-- Task instructions --
Repeat every entry word for word. Images do not belong in the copy.

Records drawn from a dataset:
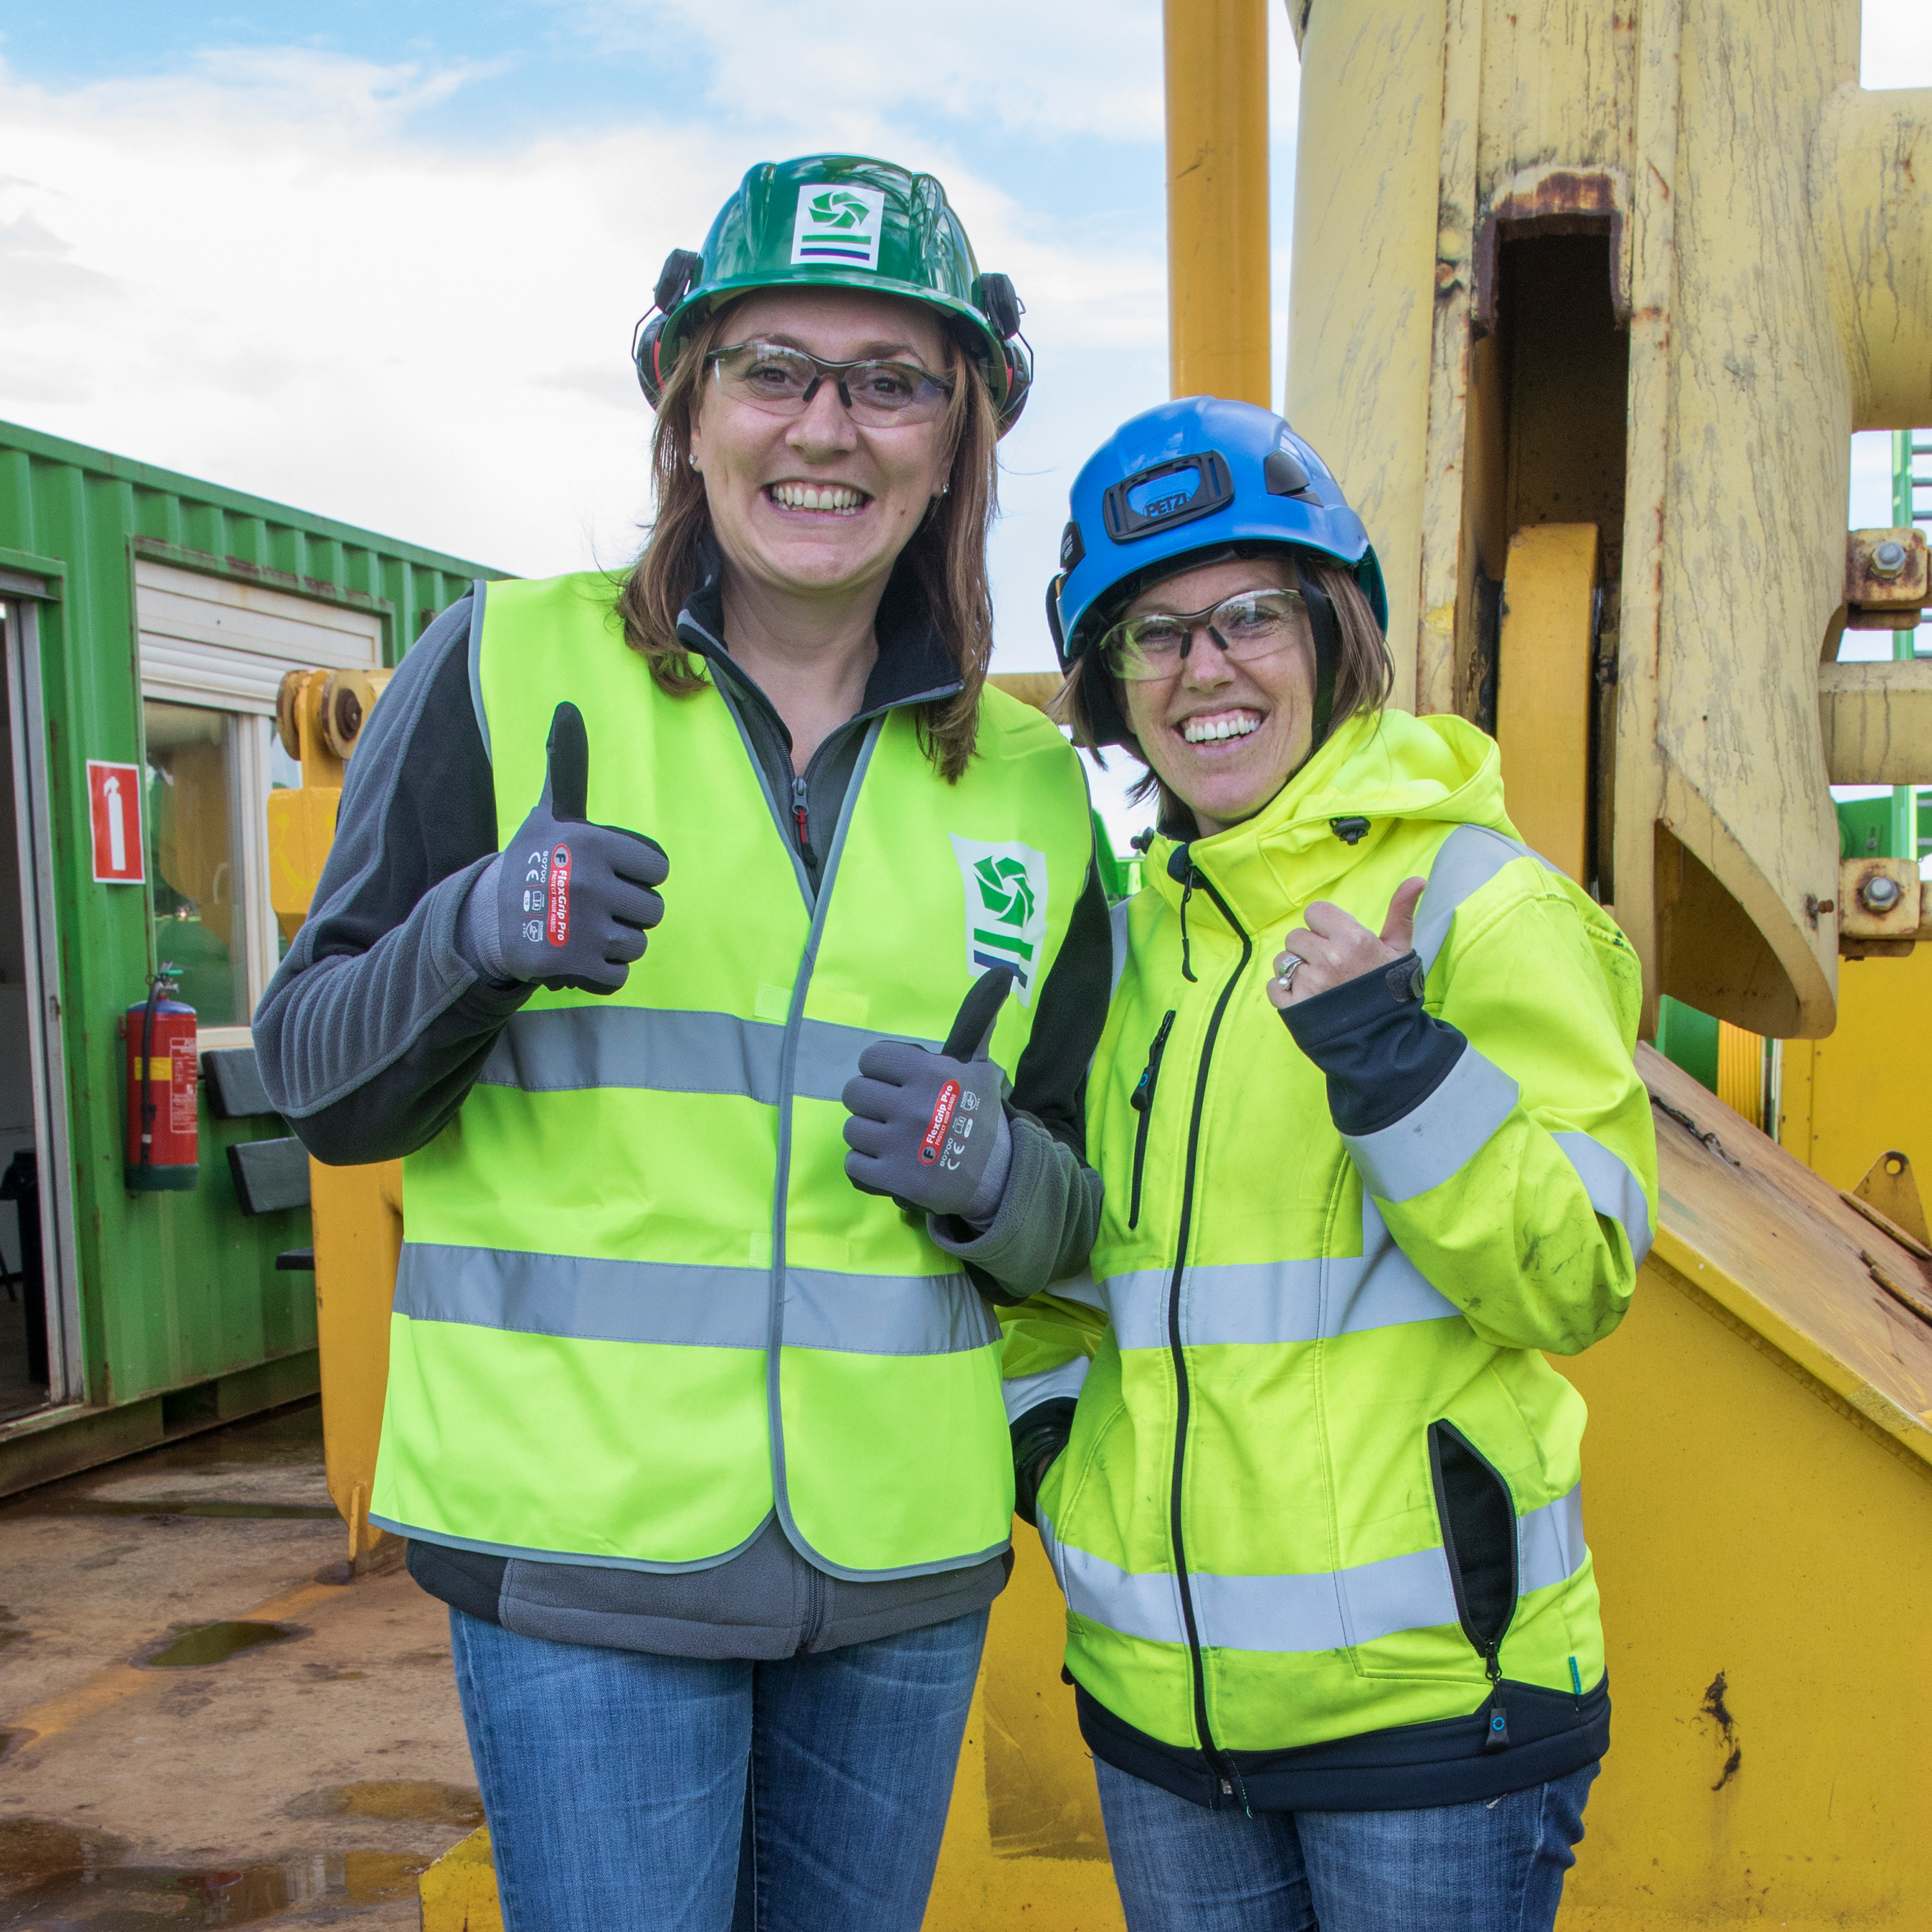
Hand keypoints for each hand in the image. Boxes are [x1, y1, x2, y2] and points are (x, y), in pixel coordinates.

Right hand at [489, 702, 668, 994]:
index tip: (608, 875)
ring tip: (581, 930)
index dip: (637, 876)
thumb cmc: (529, 863)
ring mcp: (583, 926)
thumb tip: (566, 709)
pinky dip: (601, 973)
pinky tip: (576, 956)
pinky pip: (619, 976)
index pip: (657, 870)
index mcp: (592, 844)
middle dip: (627, 913)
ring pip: (637, 944)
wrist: (483, 922)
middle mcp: (589, 883)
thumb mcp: (549, 814)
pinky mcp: (574, 965)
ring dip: (613, 943)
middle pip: (652, 910)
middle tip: (590, 907)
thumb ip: (567, 768)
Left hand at [842, 969, 1014, 1218]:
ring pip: (851, 1128)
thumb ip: (976, 1029)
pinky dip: (866, 1165)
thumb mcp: (980, 1071)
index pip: (872, 1059)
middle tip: (890, 1112)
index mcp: (930, 1074)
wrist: (999, 1177)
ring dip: (867, 1134)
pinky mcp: (894, 1179)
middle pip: (854, 1092)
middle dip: (869, 1102)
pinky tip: (887, 1162)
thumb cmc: (981, 1119)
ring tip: (891, 1139)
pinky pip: (853, 1163)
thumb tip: (1001, 974)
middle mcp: (913, 1106)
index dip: (878, 1071)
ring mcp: (901, 1144)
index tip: (893, 1082)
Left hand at [1268, 877, 1426, 1009]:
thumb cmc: (1391, 991)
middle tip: (1329, 965)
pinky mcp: (1293, 1007)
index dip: (1323, 925)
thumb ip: (1401, 912)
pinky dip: (1284, 991)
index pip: (1315, 912)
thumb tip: (1418, 879)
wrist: (1384, 1039)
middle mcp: (1328, 959)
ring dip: (1295, 969)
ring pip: (1283, 960)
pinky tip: (1305, 998)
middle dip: (1309, 948)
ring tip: (1319, 983)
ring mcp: (1308, 984)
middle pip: (1296, 936)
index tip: (1335, 940)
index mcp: (1352, 939)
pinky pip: (1273, 986)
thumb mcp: (1399, 949)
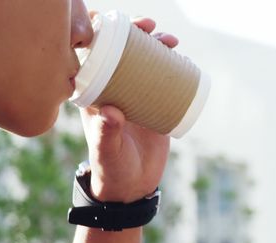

-- Problem solution --
Hand keypoints for each hand in the image. Boxes are [x1, y1, x2, y2] and points are (x, y), in pixel coordinates.

Right hand at [489, 702, 668, 994]:
index tip: (608, 875)
ring tip: (581, 930)
index dip: (637, 876)
thumb cmc: (529, 863)
ring mcp: (583, 926)
thumb tip: (566, 709)
pinky dip: (601, 973)
pinky tip: (576, 956)
pinky pip: (619, 976)
index pip: (657, 870)
index mcp: (592, 844)
middle dip: (627, 913)
ring pip: (637, 944)
wrist: (483, 922)
middle mcp: (589, 883)
thumb mcp: (549, 814)
pinky mcp: (574, 965)
ring dip: (613, 943)
middle pip: (652, 910)
middle tip: (590, 907)
thumb ip: (567, 768)
Left hand at [842, 969, 1014, 1218]:
ring pip: (851, 1128)
thumb ip: (976, 1029)
pinky dip: (866, 1165)
thumb mcp: (980, 1071)
index pip: (872, 1059)
middle tip: (890, 1112)
index mcp: (930, 1074)
wrist: (999, 1177)
ring dip: (867, 1134)
pinky mcp: (894, 1179)
middle pip: (854, 1092)
middle dip: (869, 1102)
pinky tip: (887, 1162)
thumb cmc: (981, 1119)
ring tip: (891, 1139)
pinky pip: (853, 1163)
thumb tip: (1001, 974)
middle mcp: (913, 1106)
index dip: (878, 1071)
ring mcp: (901, 1144)
index tip: (893, 1082)
Left hand at [1268, 877, 1426, 1009]:
thumb cmc: (1391, 991)
middle tip: (1329, 965)
pinky mcp: (1293, 1007)
index dip: (1323, 925)
thumb ip: (1401, 912)
pinky dip: (1284, 991)
index pip: (1315, 912)
thumb tip: (1418, 879)
wrist: (1384, 1039)
middle mcp: (1328, 959)
ring dip: (1295, 969)
ring pip: (1283, 960)
pinky tip: (1305, 998)
middle dip: (1309, 948)
ring tip: (1319, 983)
ring mcp: (1308, 984)
middle pip: (1296, 936)
index tip: (1335, 940)
index mcp: (1352, 939)
pinky pip: (1273, 986)
thumb mcp: (1399, 949)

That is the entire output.